The actual main target muscle of the Hip Bridge is the erector spinae which runs from your neck to your tailbone. But doing this exercise stretches and engages your hip abductors, gluteus maximus, and hamstrings. On the other end of the movement, it hits the rectus abdominis, obliques, and our current hero, the quadriceps.
Start on your back with your knees bent and your arms by your hips
Feet about hip-width apart with your heels as close to your buttocks as you are comfortable with
Push up through your heels and lift your hips off the ground while contracting your glutes
At the top of the movement, you want to create one straight diagonal line from your shoulders all the way up to your knees.
Pause in that diagonal position and lower back down—slowly. Don't rush this one.
When this body weigh movement gets too easy, you can add weight by placing a barbell across your hips.
Check out my Bridge Variations video for more help and instruction.
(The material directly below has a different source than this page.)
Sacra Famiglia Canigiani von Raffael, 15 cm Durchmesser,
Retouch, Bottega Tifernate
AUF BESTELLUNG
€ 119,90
Dumbbell and Barbell Step-Up
Stand in front of a step, stair, or box of appropriate height (lower for beginners and closer to knee-height for pros).
Hold onto dumbbells or put a barbell across your shoulders.
Step up onto the box or platform with the right foot, pressing through the heel to straighten your right leg.
Bring the left foot to meet your right foot and tap your toe on the step.
Bend your right knee and step down with the left foot.
Bring the right foot down so you have both feet on the ground.
Check out my Workout of the Week video for more info on this movement.
Don’t push off with your lower leg. The work should be focused on the leading leg. If you push off the ground you will reduce the load on the upper leg and the exercise will not be as effective.
Avoiding tight quads
Once all these exercises are done, don’t forget to maintain your mobility and gain some amount of flexibility in the quad as well.
Tight quads are common in athletes and even more common when your focus is on developing more quad strength. If you aren’t diligent about stretching your quads after a workout like this, you might find that you start to get some upper-leg tightness.
As Abi Carver from Yoga15 says:
Additionally, there is the issue of muscular imbalance. When the hamstrings and glutes are weak, the quadriceps have to remain partially contracted (hypertonic) in order to stabilize the hips and knees. And unfortunately, this discrepancy in strength increases with the repetition of movement. The quads get tighter, the glutes and hamstrings become weaker, and this, in due course, can lead to pain, injury, and reduced performance.
Abi has a great series of quad stretches you can do if you are so inclined. But if nothing else, try this:
Quad Stretch or Low Lunge
Standing normally, feet hip-width apart, step your right foot forward into a lunge. Then drop your left knee and release your back foot, so the top of your foot is resting on the ground. Check that your front knee is directly above your ankle.
Tilt your pelvis up until you feel the stretch in the front of your left thigh.
Stay in the pose for 5-10 deep breaths.
Don’t force yourself into a deeper lunge, let your breath relax you into it.
When you are done with that side, tuck your back toes and step back into a kneeling position. Take a moment to breathe before you move on to the left side.
Working to keep your quadriceps strong can help you achieve your maximum mobility and can even help decrease your risk of injury in sports and as you age. But if you experience any pain during or after any of these exercises, check in with a physiotherapist or sports doc to make sure there isn’t a bigger issue at play.